Written task:
Return each line of the material that contains the string "planeOp"; case counts.

Entries shown:
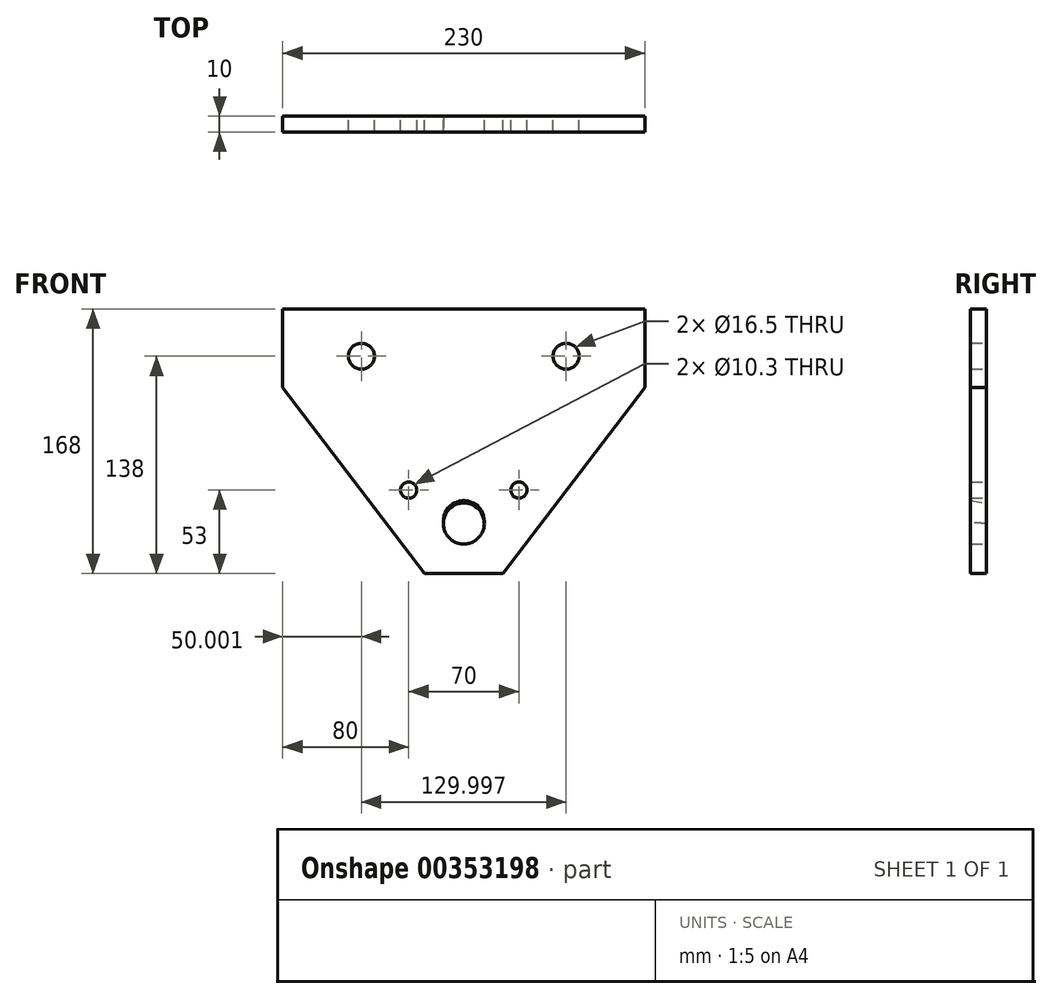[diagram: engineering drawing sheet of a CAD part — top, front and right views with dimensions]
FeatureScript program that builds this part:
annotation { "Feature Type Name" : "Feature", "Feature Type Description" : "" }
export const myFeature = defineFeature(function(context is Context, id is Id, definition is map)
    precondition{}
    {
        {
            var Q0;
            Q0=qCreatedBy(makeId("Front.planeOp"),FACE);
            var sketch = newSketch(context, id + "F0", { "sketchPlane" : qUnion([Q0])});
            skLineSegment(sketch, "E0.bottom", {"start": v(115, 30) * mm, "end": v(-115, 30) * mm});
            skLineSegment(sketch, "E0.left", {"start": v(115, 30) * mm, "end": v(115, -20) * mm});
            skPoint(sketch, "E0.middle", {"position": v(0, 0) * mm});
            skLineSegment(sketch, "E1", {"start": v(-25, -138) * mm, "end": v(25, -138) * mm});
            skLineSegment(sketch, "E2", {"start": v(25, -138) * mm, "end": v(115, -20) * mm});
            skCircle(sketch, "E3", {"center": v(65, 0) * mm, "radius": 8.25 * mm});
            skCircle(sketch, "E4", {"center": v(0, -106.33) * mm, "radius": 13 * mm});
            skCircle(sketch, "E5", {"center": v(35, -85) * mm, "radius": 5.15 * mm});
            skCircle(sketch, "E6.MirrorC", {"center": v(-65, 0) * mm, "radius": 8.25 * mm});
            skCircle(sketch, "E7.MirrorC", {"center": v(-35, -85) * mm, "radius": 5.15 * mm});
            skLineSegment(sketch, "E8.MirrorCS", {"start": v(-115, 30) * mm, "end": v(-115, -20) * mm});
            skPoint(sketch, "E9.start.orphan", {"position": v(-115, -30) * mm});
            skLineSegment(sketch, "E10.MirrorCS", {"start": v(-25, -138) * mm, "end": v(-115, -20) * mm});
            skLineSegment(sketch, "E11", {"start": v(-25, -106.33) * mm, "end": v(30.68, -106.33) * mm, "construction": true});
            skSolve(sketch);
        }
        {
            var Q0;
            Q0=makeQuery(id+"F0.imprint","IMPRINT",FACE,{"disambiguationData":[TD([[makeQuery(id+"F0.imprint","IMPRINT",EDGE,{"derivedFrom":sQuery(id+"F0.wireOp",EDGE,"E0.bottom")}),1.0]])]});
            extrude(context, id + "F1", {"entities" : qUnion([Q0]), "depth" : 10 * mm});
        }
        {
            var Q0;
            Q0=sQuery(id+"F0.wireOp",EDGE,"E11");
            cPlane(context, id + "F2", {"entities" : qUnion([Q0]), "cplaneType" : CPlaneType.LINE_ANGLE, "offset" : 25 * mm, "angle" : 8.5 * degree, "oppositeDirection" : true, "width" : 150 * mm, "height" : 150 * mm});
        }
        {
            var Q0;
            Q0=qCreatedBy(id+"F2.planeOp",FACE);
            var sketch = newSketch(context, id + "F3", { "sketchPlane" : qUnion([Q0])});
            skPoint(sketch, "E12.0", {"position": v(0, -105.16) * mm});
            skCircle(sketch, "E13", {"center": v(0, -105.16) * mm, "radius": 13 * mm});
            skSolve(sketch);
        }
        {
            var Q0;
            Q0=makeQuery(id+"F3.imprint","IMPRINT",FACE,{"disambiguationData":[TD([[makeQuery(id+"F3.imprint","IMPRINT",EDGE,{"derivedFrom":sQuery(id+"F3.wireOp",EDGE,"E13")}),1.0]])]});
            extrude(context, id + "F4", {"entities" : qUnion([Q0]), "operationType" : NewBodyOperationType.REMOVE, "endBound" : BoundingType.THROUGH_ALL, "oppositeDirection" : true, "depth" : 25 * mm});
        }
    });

Worked solution:
            Q0=qCreatedBy(makeId("Front.planeOp"),FACE);
            Q0=qCreatedBy(id+"F2.planeOp",FACE);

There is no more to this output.